In the center where the light was thickest, something like a gyroscope appeared to be revolving. Out of the gyroscope something was beginning to project--that infernal tube of Lucius Tode. And Jim knew that in the heart of the flame that enormous, distorted face of Lucius Tode would again be visible.

The human nervous system can only endure a certain amount of impact. The sight of that ghastly flame, already condensing into a violet pillar, was more than Jim could stand. He dragged old Parrish to his feet and started off with him into the thickest part of the undergrowth.

A fearful scream behind him stopped him at the very edge of the scrub. He looked back, still supporting the half-conscious old man in his arms. The violet flame was shooting up in a straight pillar, the whole central portion of the pool was dry, and the waters were heaped up all around it.

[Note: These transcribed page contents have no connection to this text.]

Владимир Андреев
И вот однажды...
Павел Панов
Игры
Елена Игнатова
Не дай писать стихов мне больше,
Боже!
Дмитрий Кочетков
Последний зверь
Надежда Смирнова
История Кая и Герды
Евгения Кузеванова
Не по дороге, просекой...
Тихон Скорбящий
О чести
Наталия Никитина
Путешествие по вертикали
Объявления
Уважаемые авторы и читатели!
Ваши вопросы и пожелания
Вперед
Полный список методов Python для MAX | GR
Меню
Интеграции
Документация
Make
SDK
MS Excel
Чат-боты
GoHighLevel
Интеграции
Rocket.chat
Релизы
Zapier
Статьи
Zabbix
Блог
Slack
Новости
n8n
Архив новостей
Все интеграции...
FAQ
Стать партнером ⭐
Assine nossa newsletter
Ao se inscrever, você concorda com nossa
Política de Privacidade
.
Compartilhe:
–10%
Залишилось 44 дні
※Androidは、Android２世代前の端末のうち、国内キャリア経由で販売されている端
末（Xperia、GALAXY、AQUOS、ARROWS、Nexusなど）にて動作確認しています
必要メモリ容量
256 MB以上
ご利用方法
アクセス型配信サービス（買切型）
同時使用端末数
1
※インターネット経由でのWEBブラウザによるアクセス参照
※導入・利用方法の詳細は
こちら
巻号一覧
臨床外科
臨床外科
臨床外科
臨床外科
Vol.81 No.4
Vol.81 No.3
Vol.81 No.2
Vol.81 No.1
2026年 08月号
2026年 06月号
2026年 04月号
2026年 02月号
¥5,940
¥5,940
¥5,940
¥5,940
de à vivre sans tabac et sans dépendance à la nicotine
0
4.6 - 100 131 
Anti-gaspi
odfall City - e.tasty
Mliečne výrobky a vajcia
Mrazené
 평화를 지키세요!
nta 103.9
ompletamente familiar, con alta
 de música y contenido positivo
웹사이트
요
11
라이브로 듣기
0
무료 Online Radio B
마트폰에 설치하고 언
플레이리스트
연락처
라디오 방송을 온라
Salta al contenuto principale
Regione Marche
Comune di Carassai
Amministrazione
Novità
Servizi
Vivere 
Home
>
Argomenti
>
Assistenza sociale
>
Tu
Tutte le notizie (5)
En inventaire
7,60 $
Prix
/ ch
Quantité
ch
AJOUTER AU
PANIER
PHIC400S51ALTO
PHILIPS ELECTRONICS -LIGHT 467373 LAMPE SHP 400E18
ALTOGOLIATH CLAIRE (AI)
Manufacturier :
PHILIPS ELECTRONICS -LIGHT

From the slightly elevated spot where Jim stood, he could see Tode holding Lucille in his arms in the very heart of the fire, which threw a pale, fluorescent light over their faces. Tode was wearing a spotted skin, like that of a leopard, and Lucille was in the blue frock that she had worn when Jim and she had dinner together two evenings before.

Jim dropped old Parrish, shouted in answer, and dashed back like a madman down the slope into the solid wall of water.


He fought his way desperately through that wall, which seemed of the consistency of soft rubber or treacle, as if some subtle change had taken place in its molecular isomers. It adhered to him without wetting him, and he plunged through it, hearing Lucille cry out again, and yet again.

And now he was through, and once more struggling over the viscid surface of the pond. Behind him he heard old Parrish blundering, and screeching at the top of his voice, but he paid no attention to him.

He could see Lucille more clearly, and the large, hazy outlines of Tode’s features were beginning to assume the proper proportions. There was a diabolical leer upon Tode’s face, unchanged during the five years since Jim had seen him last, except that it had become more evil, more powerful. The enormous and distorted face that Jim had seen had been simply due to the presence of some refracting medium.